What role do UBE2W antibodies play in studying protein quality control mechanisms?

UBE2W antibodies are critical tools for investigating protein quality control mechanisms, particularly in the context of:

• Protein aggregation disorders: Detecting UBE2W involvement in tagging misfolded proteins for degradation.

• Stress response pathways: Monitoring changes in UBE2W expression and localization during cellular stress.

• Organelle-specific degradation: Tracking UBE2W participation in organelle-specific quality control mechanisms.
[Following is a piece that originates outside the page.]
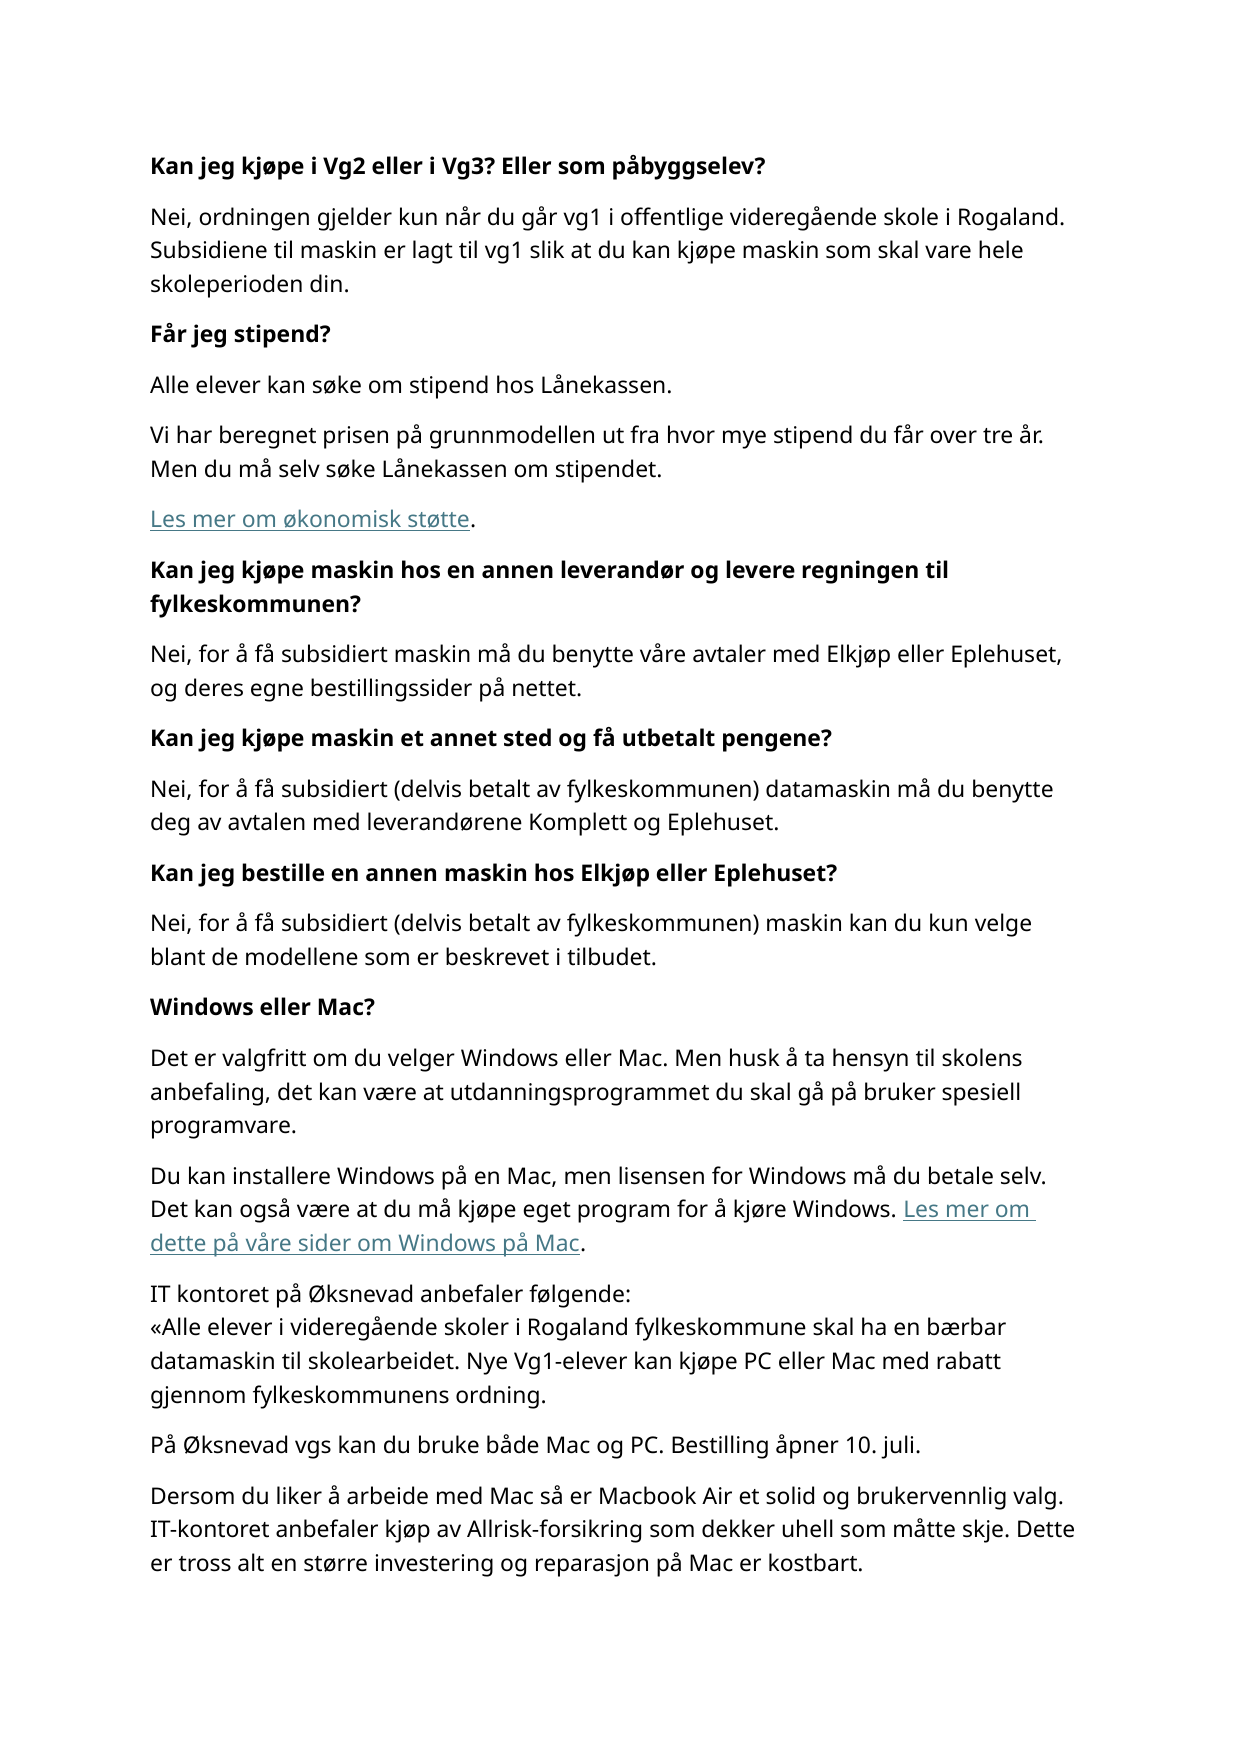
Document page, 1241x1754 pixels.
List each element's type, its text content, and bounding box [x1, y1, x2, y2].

• Post-translational modification crosstalk: Investigating interactions between UBE2W-mediated monoubiquitination and other post-translational modifications.

Recent advances in antibody-based techniques, including the development of nanovial technology for capturing individual cells , offer promising approaches for studying UBE2W at single-cell resolution, potentially revealing cell-type specific functions of this enzyme in quality control pathways.